A lack of women at decision-making tables around the world is hindering progress when it comes to tackling conflicts or improving health and standard of living, the highest ranking woman in the UN has said.

“We’re half the population. And what we bring to the table is incredibly important and it’s missing,” said Amina Mohammed, the United Nations deputy secretary general. “I think it’s why mostly our human development indices are so bad, why we have so many conflicts and we’re unable to come out of the conflicts.”

Since her appointment in 2017, Mohammed has been a constant voice in pushing back against the under-representation of women in politics, diplomacy and even the UN general assembly. Her efforts have helped cast a spotlight on the fact that women remain relegated to the margins of power around the world; last year the global proportion of female lawmakers stood at 26.9%, according to Switzerland’s Inter-Parliamentary Union.

Speaking to the Guardian, Mohammed said “flexing muscle and testosterone” often dominated at tables of power around the world.

“This win, win, win at all costs – I think that would change if women were at the table,” she said.

She was swift to acknowledge that the world had seen a handful of female leaders who had not used their position to advocate for greater peace or conflict resolution.

“Fair point, we see women in power and they’re sometimes the image of men,” she said. But she described it as unfair to judge women on an individual basis while they were still within the confines of a system that was dominated by men. “We don’t judge men that way.”

Her remarks come in a year when more people are set to vote than ever before, but in which female candidates are in noticeably short supply. Of the 42 countries where elections will be held this year, only a handful have female candidates with a reasonable chance of winning.

Some of these elections have already proven to be bright spots when it comes to women’s representation; earlier this month, Iceland elected the entrepreneur Halla Tómasdóttir as president, while in Mexico, the leftwing climate scientist Claudia Sheinbaum recently became the country’s first female president.

While Iceland has a long tradition of electing women to office, Mohammed said she had been surprised by Mexico, “where you can have a macho community, but you are seeing strong women get into office”, she said. “And then Europe, we thought we would have more. Why not? It’s a little strange, isn’t it?”

Analysts have long pointed to a variety of factors, from rocketing levels of online abuse to sexual harassment, to explain women’s lagging political participation in Europe and beyond. In the lead-up to the EU elections, rights campaigners warned that a surge in support for the far right could see fewer women elected to office as these parties tended to focus less on gender balance.

Mohammed highlighted another reason for women’s under-representation, pointing to the many parts of society who saw women in power as “about taking away, rather than adding” value, she said. “And we have to change that mentality.”

When it came to bolstering the number of women at these tables, however, the decades of slow progress suggested that the current approach was falling short, she said.

“We kept looking at the band-aid: put the women in office, let’s have affirmative action. And we never connected the dots for women themselves to build the constituencies and to go out and vote,” she said. “So we have to have a conversation with women first. Because if we’re doing this for women, should it not be by women? I think we’ve missed that piece because we got on the bandwagon of feminism and parity … we left the base behind.”

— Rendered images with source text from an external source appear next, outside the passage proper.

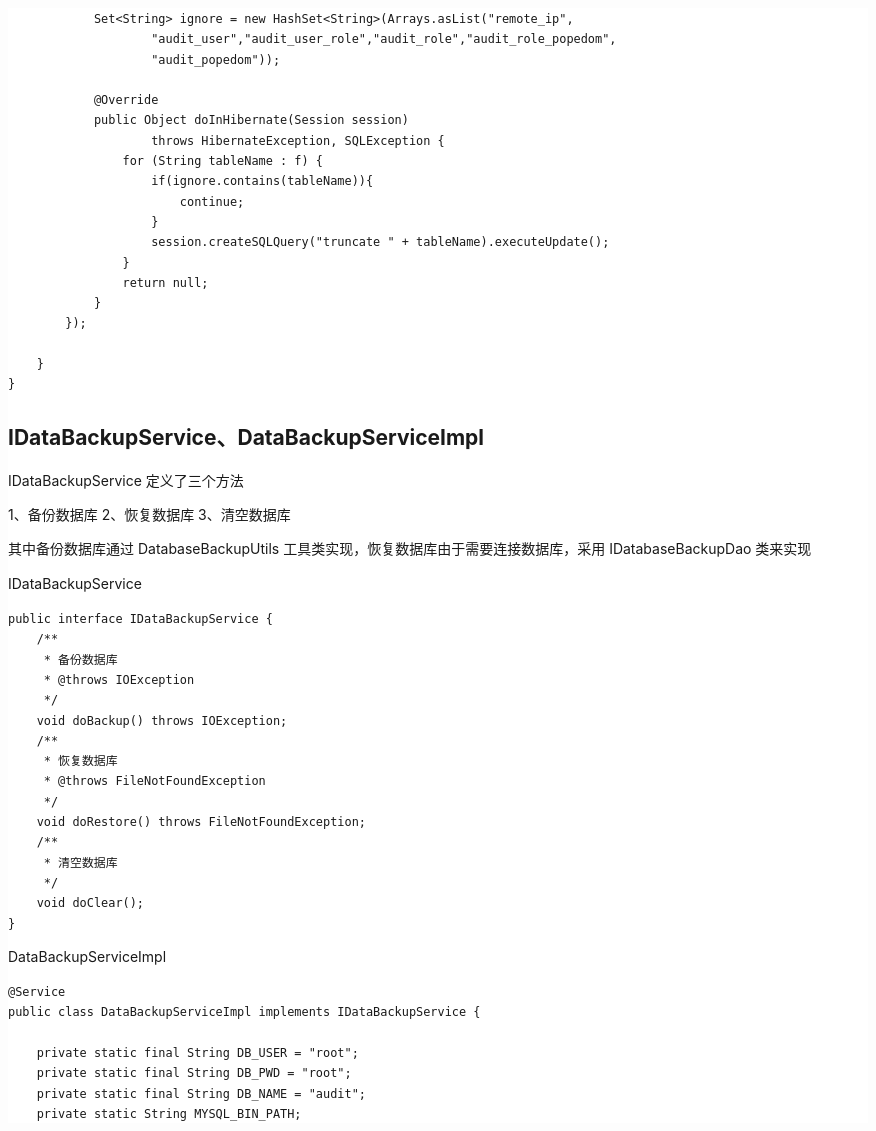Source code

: 				Set<String> ignore = new HashSet<String>(Arrays.asList("remote_ip",
						"audit_user","audit_user_role","audit_role","audit_role_popedom",
						"audit_popedom"));
				
				@Override
				public Object doInHibernate(Session session)
						throws HibernateException, SQLException {
					for (String tableName : f) {
						if(ignore.contains(tableName)){
							continue;
						}
						session.createSQLQuery("truncate " + tableName).executeUpdate();
					}
					return null;
				}
			});
	
		}
	}

## IDataBackupService、DataBackupServiceImpl

IDataBackupService 定义了三个方法

1、备份数据库
2、恢复数据库
3、清空数据库

其中备份数据库通过 DatabaseBackupUtils 工具类实现，恢复数据库由于需要连接数据库，采用 IDatabaseBackupDao 类来实现

IDataBackupService

	public interface IDataBackupService {
		/**
		 * 备份数据库
		 * @throws IOException
		 */
		void doBackup() throws IOException;
		/**
		 * 恢复数据库
		 * @throws FileNotFoundException 
		 */
		void doRestore() throws FileNotFoundException;
		/**
		 * 清空数据库
		 */
		void doClear();
	}

DataBackupServiceImpl

	@Service
	public class DataBackupServiceImpl implements IDataBackupService {
	
		private static final String DB_USER = "root";
		private static final String DB_PWD = "root";
		private static final String DB_NAME = "audit";
		private static String MYSQL_BIN_PATH;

Her call for a rethink is backed by the increasingly dire situation many women are facing around the world. Last year, the UN’s secretary general, António Guterres, described global progress on women’s rights as “vanishing before our eyes”, citing the erasure of women from public life in Afghanistan and the many places where women’s sexual and reproductive rights were being rolled back. “Gender equality is growing more distant,” he warned. “On the current track, UN Women puts it 300 years away.”